Problem statement. Copy every line of the rows below word for word, with the pictures left out.
— BEGIN Exercise input —
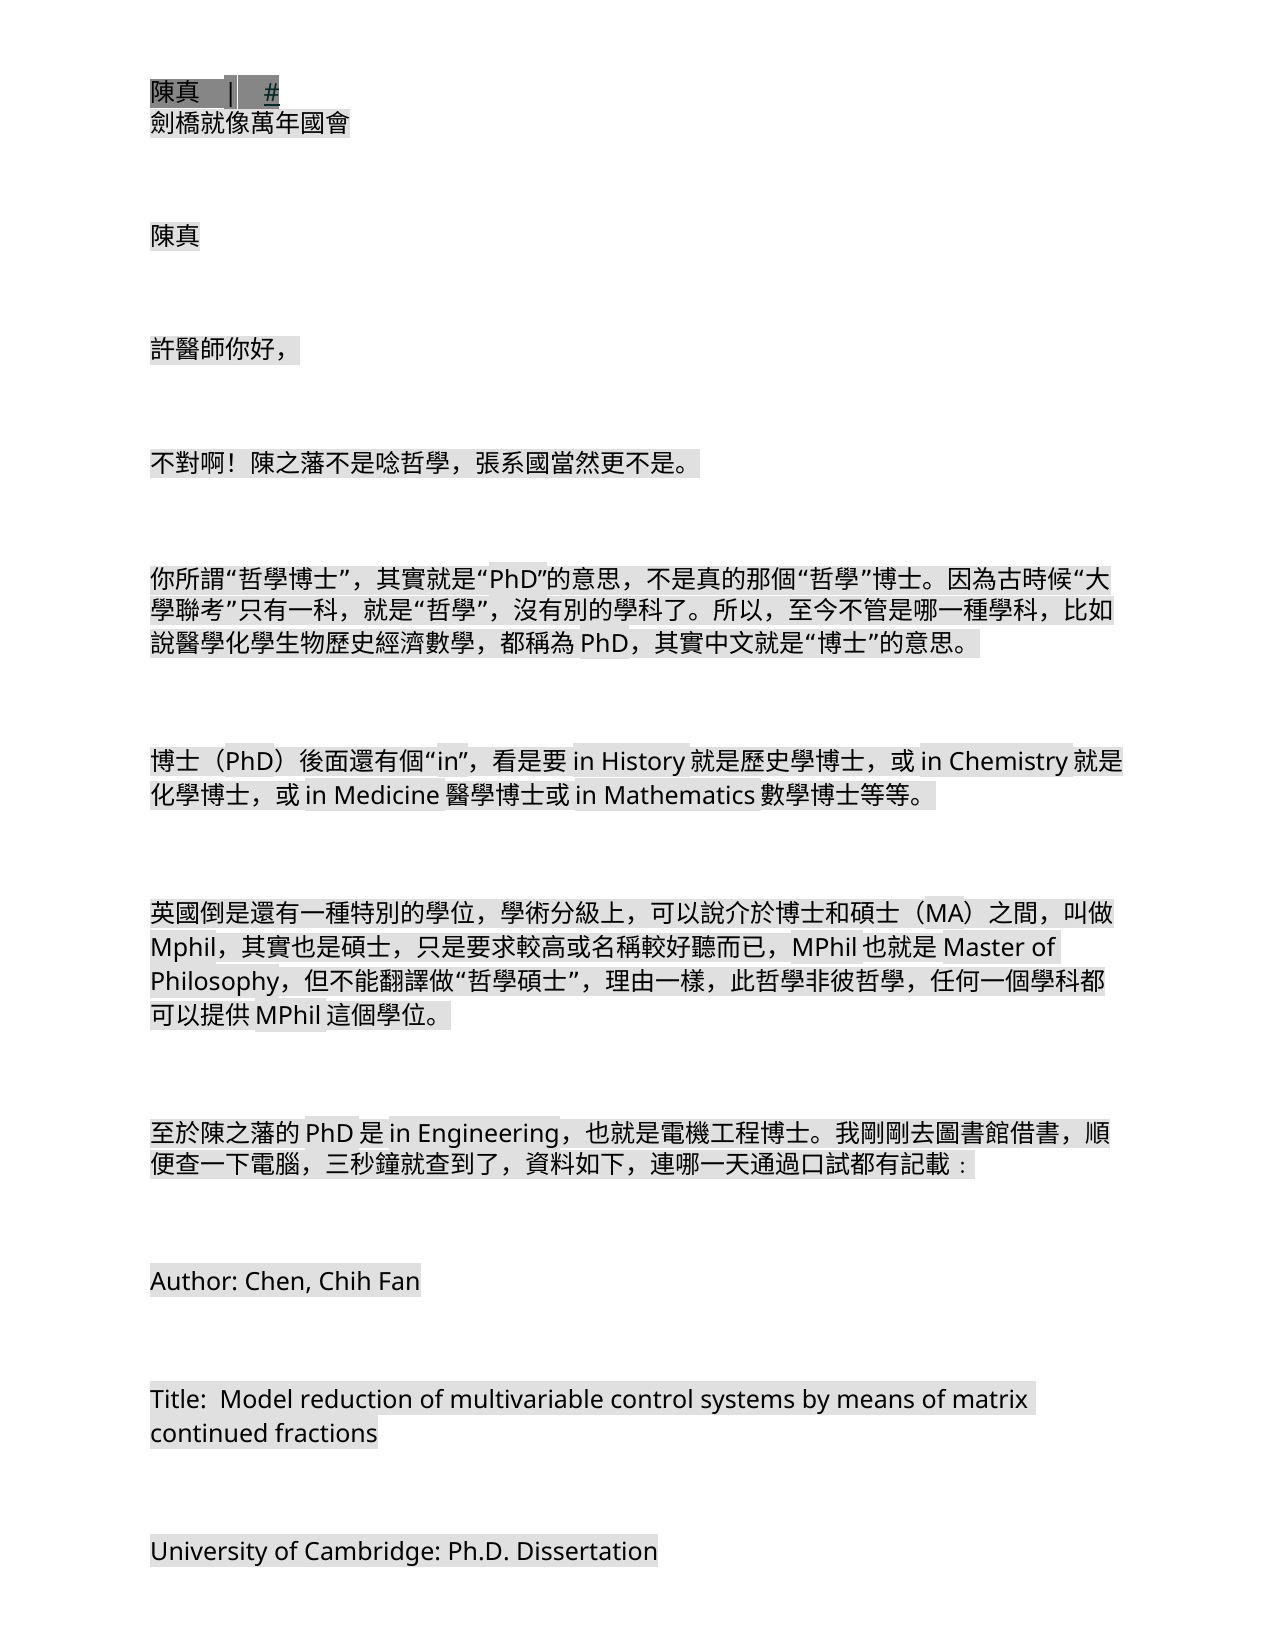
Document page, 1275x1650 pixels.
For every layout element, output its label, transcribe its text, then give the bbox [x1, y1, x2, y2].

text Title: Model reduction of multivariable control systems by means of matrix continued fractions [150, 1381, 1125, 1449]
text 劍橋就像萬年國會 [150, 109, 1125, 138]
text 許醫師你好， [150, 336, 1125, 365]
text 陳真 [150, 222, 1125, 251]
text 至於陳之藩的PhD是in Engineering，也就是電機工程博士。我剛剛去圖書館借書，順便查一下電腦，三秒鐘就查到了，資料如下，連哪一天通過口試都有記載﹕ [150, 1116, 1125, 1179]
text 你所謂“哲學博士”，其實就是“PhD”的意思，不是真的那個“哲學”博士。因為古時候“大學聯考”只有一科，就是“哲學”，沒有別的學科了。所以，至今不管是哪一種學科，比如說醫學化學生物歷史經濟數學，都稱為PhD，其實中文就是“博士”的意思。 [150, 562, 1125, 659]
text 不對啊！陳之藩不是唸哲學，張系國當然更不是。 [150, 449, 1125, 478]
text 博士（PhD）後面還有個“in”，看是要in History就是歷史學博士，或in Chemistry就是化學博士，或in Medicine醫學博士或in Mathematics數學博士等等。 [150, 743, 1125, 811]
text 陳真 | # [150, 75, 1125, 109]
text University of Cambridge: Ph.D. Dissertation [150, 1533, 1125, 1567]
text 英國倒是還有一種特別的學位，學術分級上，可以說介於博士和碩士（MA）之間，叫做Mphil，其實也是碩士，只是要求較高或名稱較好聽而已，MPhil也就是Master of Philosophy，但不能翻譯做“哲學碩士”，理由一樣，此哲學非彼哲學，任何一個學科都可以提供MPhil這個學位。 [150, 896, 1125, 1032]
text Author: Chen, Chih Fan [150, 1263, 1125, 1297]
— END Exercise input —
Reply to the task.
Document page, 1275x1650 pixels.
For every layout element, output its label, transcribe its text, then give the bbox [x1, y1, x2, y2].

text Title: Model reduction of multivariable control systems by means of matrix continued fractions [150, 1381, 1125, 1449]
text 劍橋就像萬年國會 [150, 109, 1125, 138]
text 許醫師你好， [150, 336, 1125, 365]
text 陳真 [150, 222, 1125, 251]
text 至於陳之藩的PhD是in Engineering，也就是電機工程博士。我剛剛去圖書館借書，順便查一下電腦，三秒鐘就查到了，資料如下，連哪一天通過口試都有記載﹕ [150, 1116, 1125, 1179]
text 你所謂“哲學博士”，其實就是“PhD”的意思，不是真的那個“哲學”博士。因為古時候“大學聯考”只有一科，就是“哲學”，沒有別的學科了。所以，至今不管是哪一種學科，比如說醫學化學生物歷史經濟數學，都稱為PhD，其實中文就是“博士”的意思。 [150, 562, 1125, 659]
text 不對啊！陳之藩不是唸哲學，張系國當然更不是。 [150, 449, 1125, 478]
text 博士（PhD）後面還有個“in”，看是要in History就是歷史學博士，或in Chemistry就是化學博士，或in Medicine醫學博士或in Mathematics數學博士等等。 [150, 743, 1125, 811]
text 陳真 | # [150, 75, 1125, 109]
text University of Cambridge: Ph.D. Dissertation [150, 1533, 1125, 1567]
text 英國倒是還有一種特別的學位，學術分級上，可以說介於博士和碩士（MA）之間，叫做Mphil，其實也是碩士，只是要求較高或名稱較好聽而已，MPhil也就是Master of Philosophy，但不能翻譯做“哲學碩士”，理由一樣，此哲學非彼哲學，任何一個學科都可以提供MPhil這個學位。 [150, 896, 1125, 1032]
text Author: Chen, Chih Fan [150, 1263, 1125, 1297]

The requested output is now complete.